→ **Work to be completed**
According to the sermon below, why does the speaker hold that the mercy in the day's Gospel reading concerns how people live now and not only salvation? Answer in one to three sentences.

Grace and peace to you from the Triune God. May the words of my mouth and the meditations of our hearts be acceptable to God.

In our Gospel text today we hear Jesus saying, “Go and learn what this means, ‘I desire mercy, not sacrifice.’ Mat 9:13. God, incarnate as human, is saying this to the religious authorities of his time and not just any religious authorities but those that were most serious and from the “chosen people.” Later in this same Gospel we hear Jesus saying, “you tithe mint, dill, and cummin, and have neglected the weightier matters of the law: justice and mercy and faith.” Mat 23:23 My synopsis of this is Jesus saying to the religious authorities of his time, “You follow the law perfectly and miss the point completely.” So, let us not fall into the same trap.

Now contrast this to Paul who writes, “First, I thank my God through Jesus Christ for all of you, because your faith is proclaimed throughout the world.” Rom 1:8 Paul is writing to the fairly new Christian community in Rome, in anticipation of getting there and he is lifting them up not because they have followed the law perfectly but because the lived faith filled lives. Not only do they live faith filled lives but they live them so much so that it is obvious to those around them that they live faith filled lives. So presumably they have learned what it means for God to desire justice, mercy and faith.

Since mercy is the part that came in today's gospel lesson let us look at that what mercy is. The online dictionary says that mercy means “compassion or forgiveness shown toward someone whom it is within one's power to punish or harm.” In the case of salvation it means that we are not given the punishment we deserve but that instead we are given eternal life in the presence of God. But in the case we read today I believe that it is also very explicitly about how we live our lives here today. After all Jesus was calling the pharisees out on their immediate behavior not discussing the sweet by and by. So what does it mean for them and thus for us to be people of compassion and forgiveness. What does it mean that we are not to punish people just because they deserve it and it is within our power to administer or have others administer punishment.

Let us look at what some of the synonyms of mercy are: leniency, compassion, grace, charity, and forgiveness. All of these are synonyms for mercy according to the dictionary so they should be able help us flesh out what it means that sometimes justice requires that we do not administer the punishment that is allowed by law but instead... instead what? So leniency involves more tolerance that might be expected. Compassion is defined as sympathetic concern for the sufferings or misfortunes of others. Charity is the voluntary (not required by law) giving of help to those in need which ties well to grace which I have heard defined as giving that which is not deserved. And finally forgiveness: to cease feeling resentment against, to pardon one's enemies. or to give up resentment of, claim to or to grant relief from payment.

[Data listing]
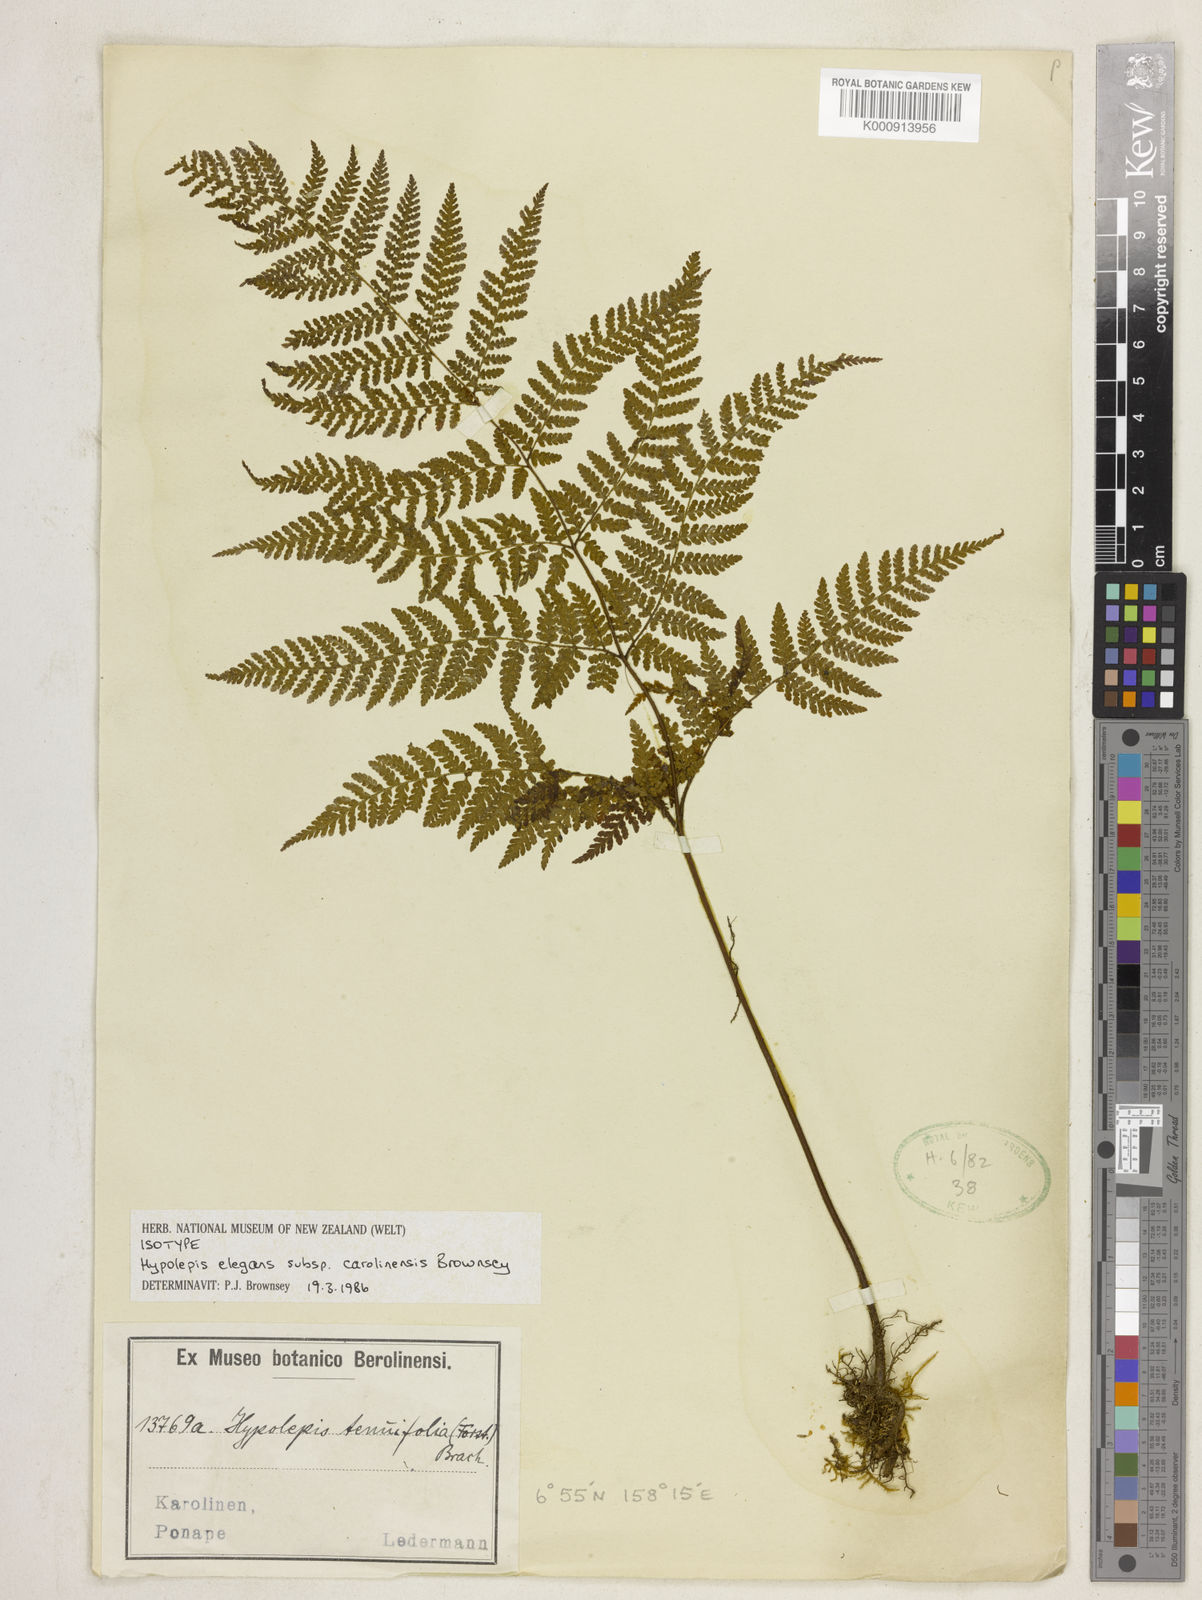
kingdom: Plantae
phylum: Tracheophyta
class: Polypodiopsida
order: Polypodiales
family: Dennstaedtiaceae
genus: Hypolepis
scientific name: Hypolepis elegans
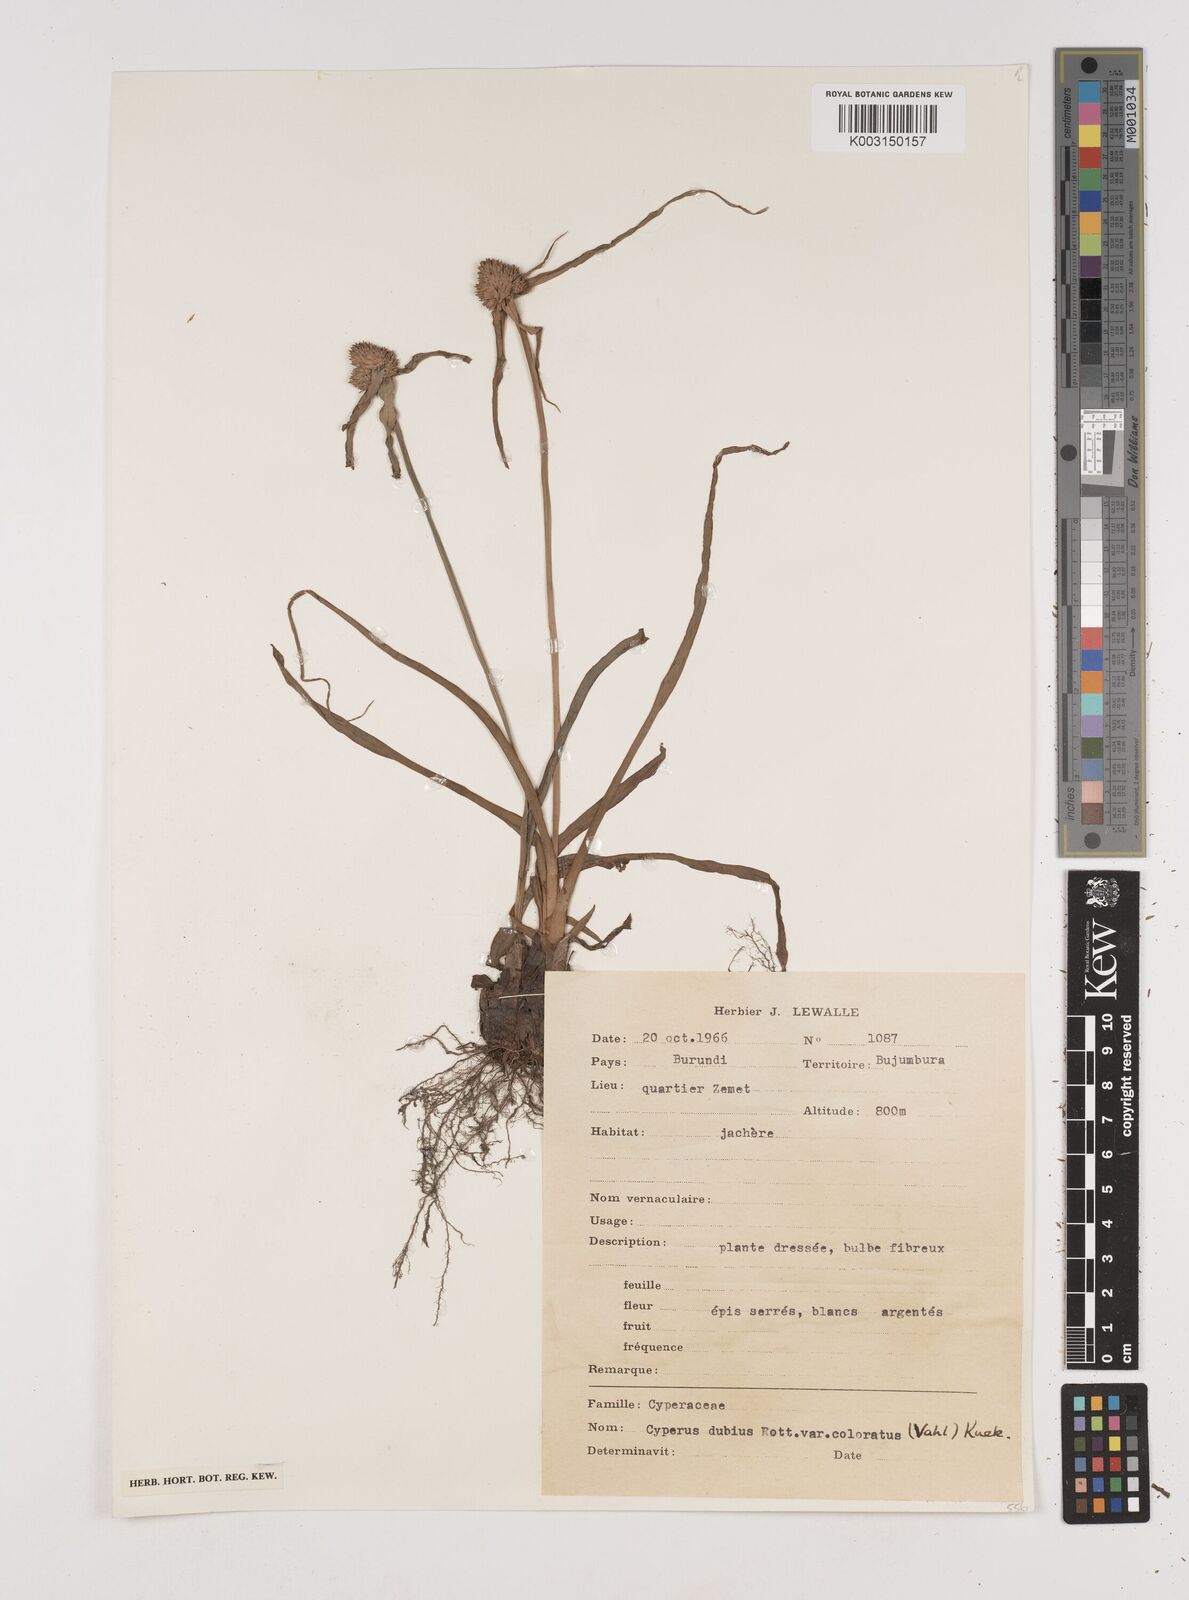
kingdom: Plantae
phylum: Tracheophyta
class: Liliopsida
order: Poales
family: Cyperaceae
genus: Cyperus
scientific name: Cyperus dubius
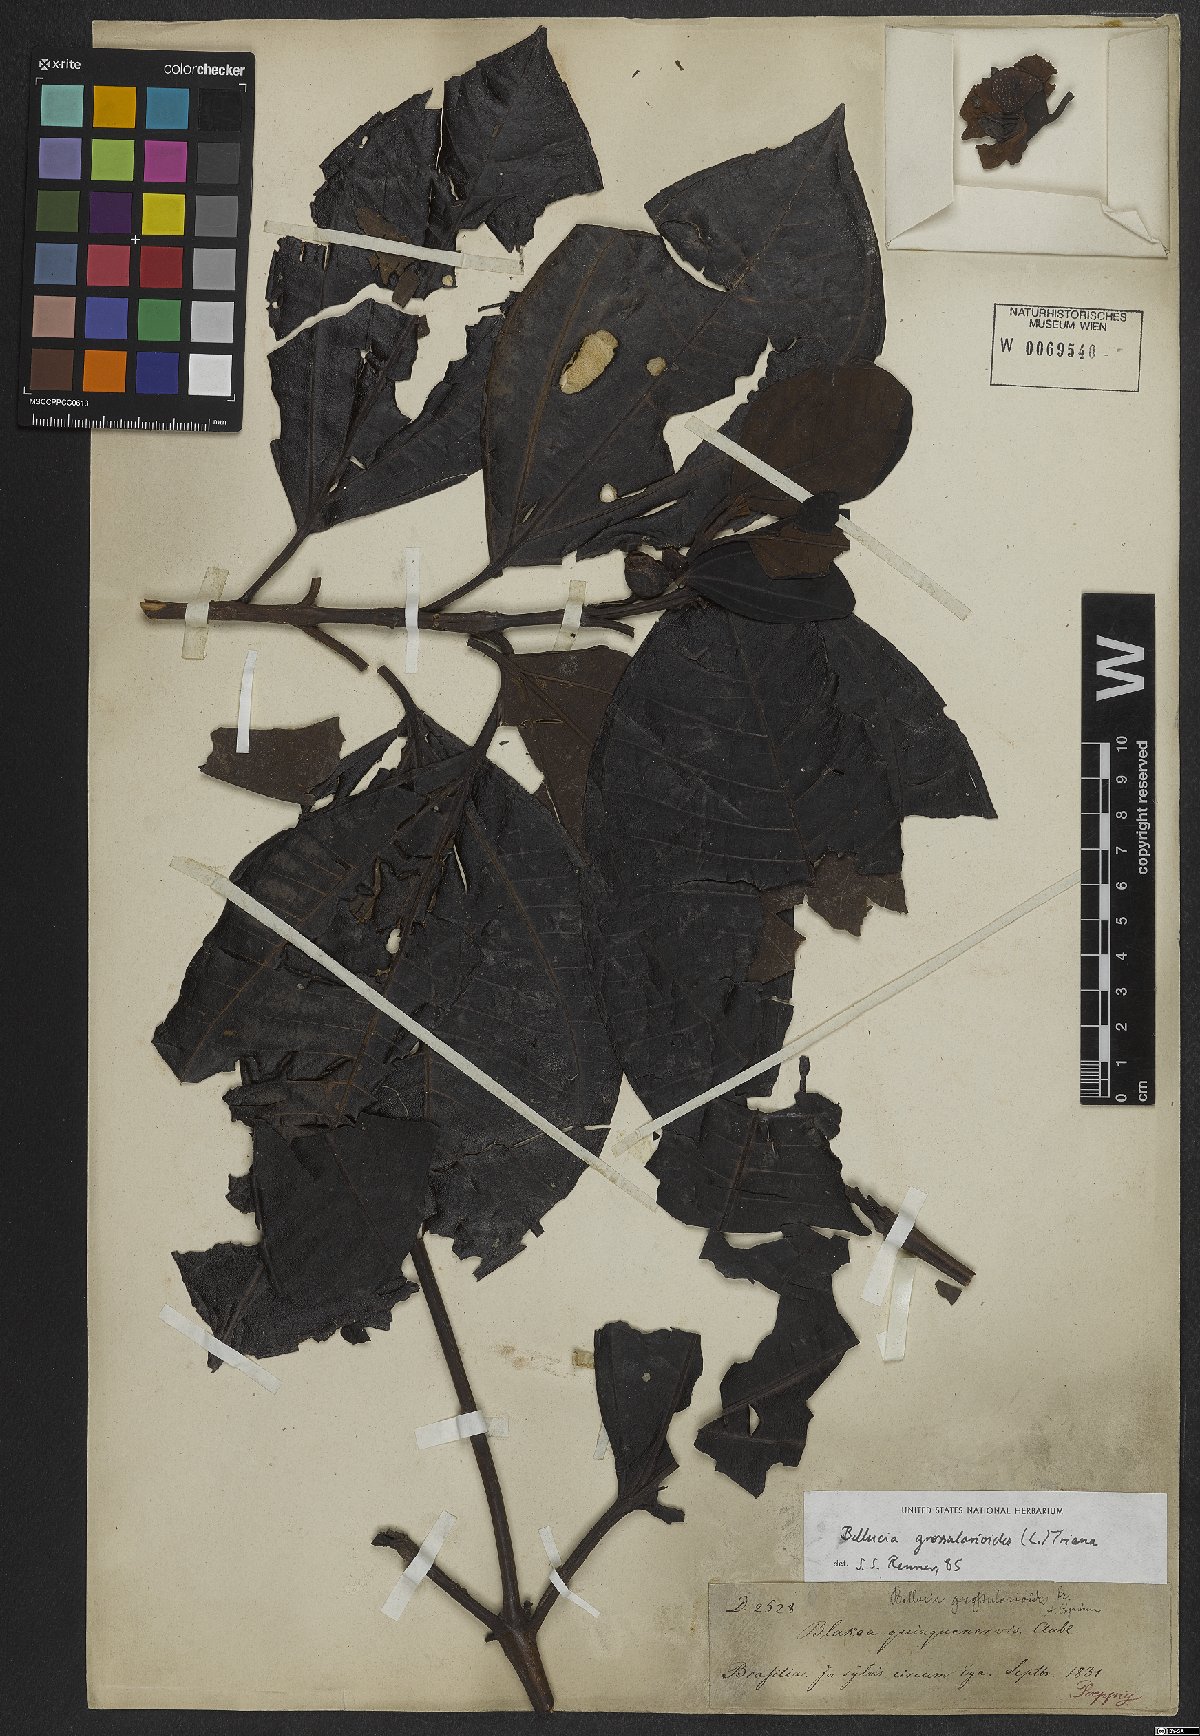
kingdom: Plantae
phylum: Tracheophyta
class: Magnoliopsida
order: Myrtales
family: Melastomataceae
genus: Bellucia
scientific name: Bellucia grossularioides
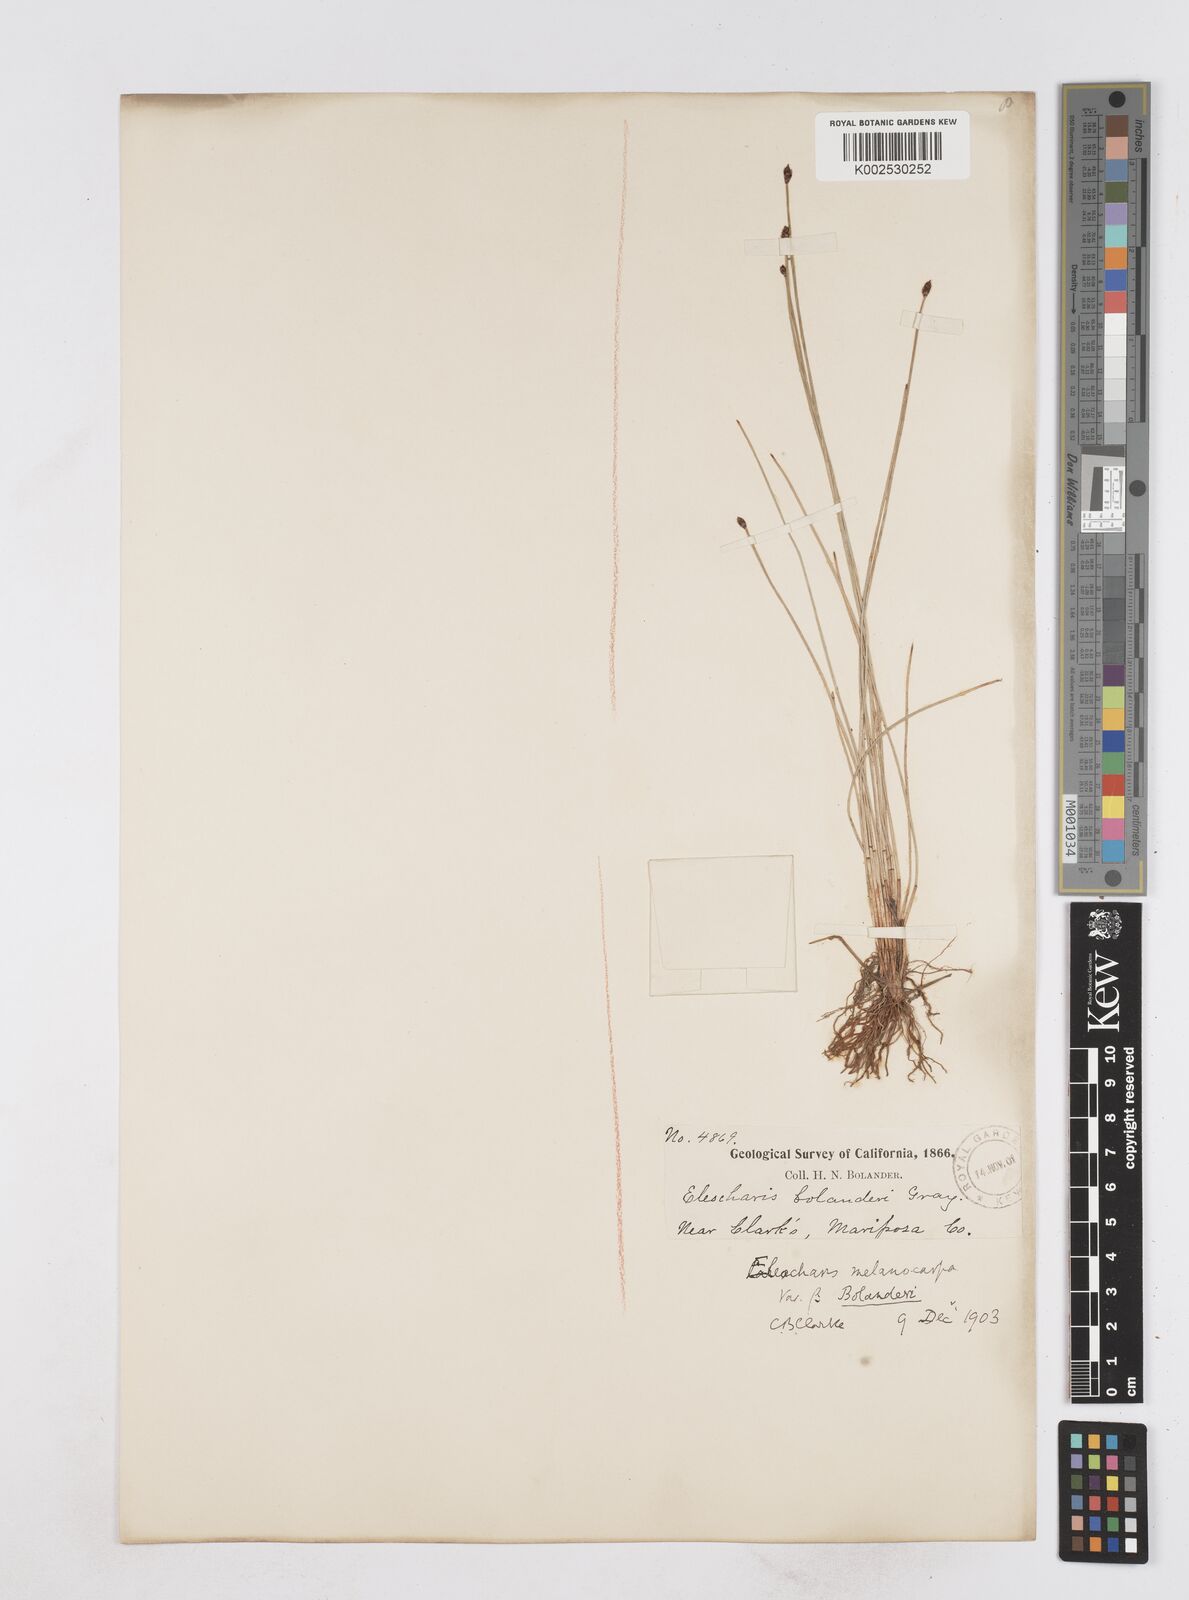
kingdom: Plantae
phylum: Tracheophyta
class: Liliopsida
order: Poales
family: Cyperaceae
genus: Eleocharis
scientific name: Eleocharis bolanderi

→ **Answer to the exercise**
The speaker reasons that Jesus was confronting the Pharisees about their immediate behavior, not discussing "the sweet by and by." For that reason, mercy in this reading applies explicitly to how lives are lived here today, beyond its meaning for salvation.